◆ Text for analysis
┄┄┄┄┄┄

However, there is a third and moral reason. During the Cold War period (I mean, after 1945 and until well after 1991) the Church inside Russia was under KGB administration and there appeared outside Russia very many unworthy representatives of the Patriarchal Church, at best Soviet bureaucrats, at worst liars and renovationists, politically or morally compromised or just plain corrupt. (The notable exception was Archbishop Basil (Krivoshein) of Brussels). And I am afraid that the Church inside Russia lost all the trust of the world outside Russia at that time. In a word, it shot itself in the foot and ever since it has had to pay the price for the distrust that it created.

As a result, even today, I cannot think of a single person in ROCOR who would go under the Patriarchal administration outside Russia. Even today, virtually the only people under the Patriarchate outside Russia are those who have come out of the former Soviet Union over the last 20 years

I mentioned Archbishop Basil (Krivoshein) of Brussels as an exception, but it must also be said that his integrity was wasted, as that of other sincere people. He had the nominal title of Archbishop, but his diocese consisted of little more than two priests, two deacons and about a dozen laypeople. And in general, until 1991, the Patriarchate only had tiny churches outside Russia. Russian Orthodox outside Russia would have nothing to do with a KGB-sponsored organisation. That is not a secret and not a theory. It is simply a fact of history.

An example of such corruption is the case of the late Archbp George (Wagner), who was a victim of it. A priest of the Patriarchate in 1950s Berlin, he was asked by it to become a Soviet spy. To his credit he refused and left for the Paris Jurisdiction. He was just one in a very long series of sincere people who left the Patriarchate because of its corruption. Another even more striking example is the present Metr Hilarion of ROCOR, who was brought up in the Patriarchate in Canada and left it when he realised that it was not free.

┄┄┄┄┄┄

◆ Exercise 1
Name every church figure the passage on the Russian Orthodox Church mentions by name.
◆ Exercise 2
Echo the passage on the Russian Orthodox Church, starting with "However, there is" and going on through "that it created.".
The lines that come next are separate material with no connection to the passage.

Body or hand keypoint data

┄┄┄┄┄┄

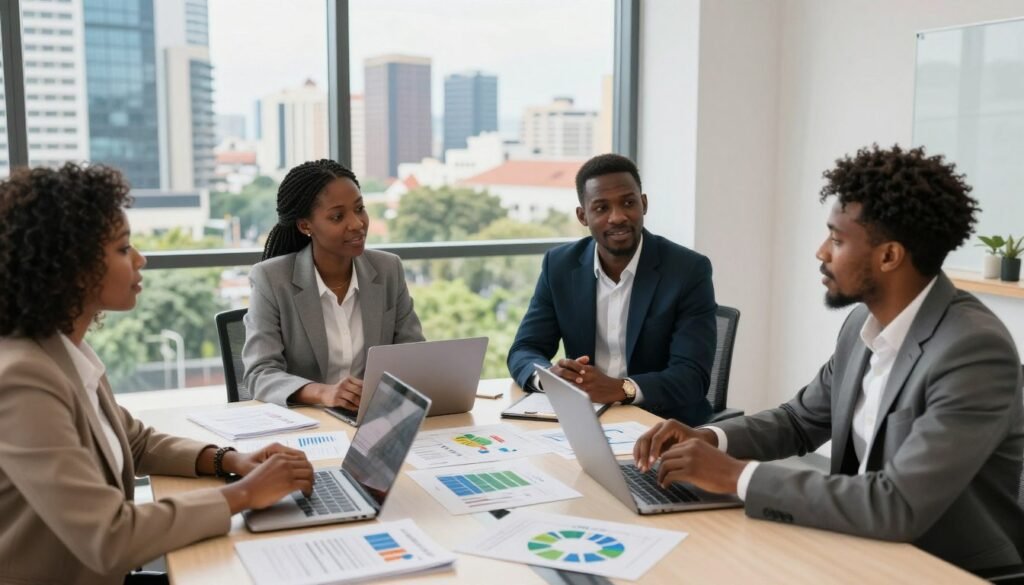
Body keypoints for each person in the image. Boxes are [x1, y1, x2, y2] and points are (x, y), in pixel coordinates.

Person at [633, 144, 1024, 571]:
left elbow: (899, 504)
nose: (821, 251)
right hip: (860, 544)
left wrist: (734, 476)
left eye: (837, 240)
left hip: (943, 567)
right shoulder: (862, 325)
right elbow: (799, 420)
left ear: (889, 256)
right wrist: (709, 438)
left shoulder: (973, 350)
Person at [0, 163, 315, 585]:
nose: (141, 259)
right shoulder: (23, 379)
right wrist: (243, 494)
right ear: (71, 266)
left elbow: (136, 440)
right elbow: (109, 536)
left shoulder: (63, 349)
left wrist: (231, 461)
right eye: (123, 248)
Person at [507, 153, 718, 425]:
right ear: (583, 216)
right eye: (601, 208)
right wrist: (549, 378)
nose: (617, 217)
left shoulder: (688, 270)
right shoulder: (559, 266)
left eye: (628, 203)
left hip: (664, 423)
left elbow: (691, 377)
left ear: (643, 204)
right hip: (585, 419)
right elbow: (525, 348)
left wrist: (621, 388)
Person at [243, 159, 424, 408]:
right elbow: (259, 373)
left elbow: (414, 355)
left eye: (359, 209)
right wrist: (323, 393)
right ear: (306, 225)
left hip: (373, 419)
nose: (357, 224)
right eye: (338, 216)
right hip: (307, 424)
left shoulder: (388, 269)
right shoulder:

┄┄┄┄┄┄

◆ Written reply 1
Archbishop Basil (Krivoshein) of Brussels, Archbishop George (Wagner), and Metropolitan Hilarion of ROCOR.

◆ Written reply 2
However, there is a third and moral reason. During the Cold War period (I mean, after 1945 and until well after 1991) the Church inside Russia was under KGB administration and there appeared outside Russia very many unworthy representatives of the Patriarchal Church, at best Soviet bureaucrats, at worst liars and renovationists, politically or morally compromised or just plain corrupt. (The notable exception was Archbishop Basil (Krivoshein) of Brussels). And I am afraid that the Church inside Russia lost all the trust of the world outside Russia at that time. In a word, it shot itself in the foot and ever since it has had to pay the price for the distrust that it created.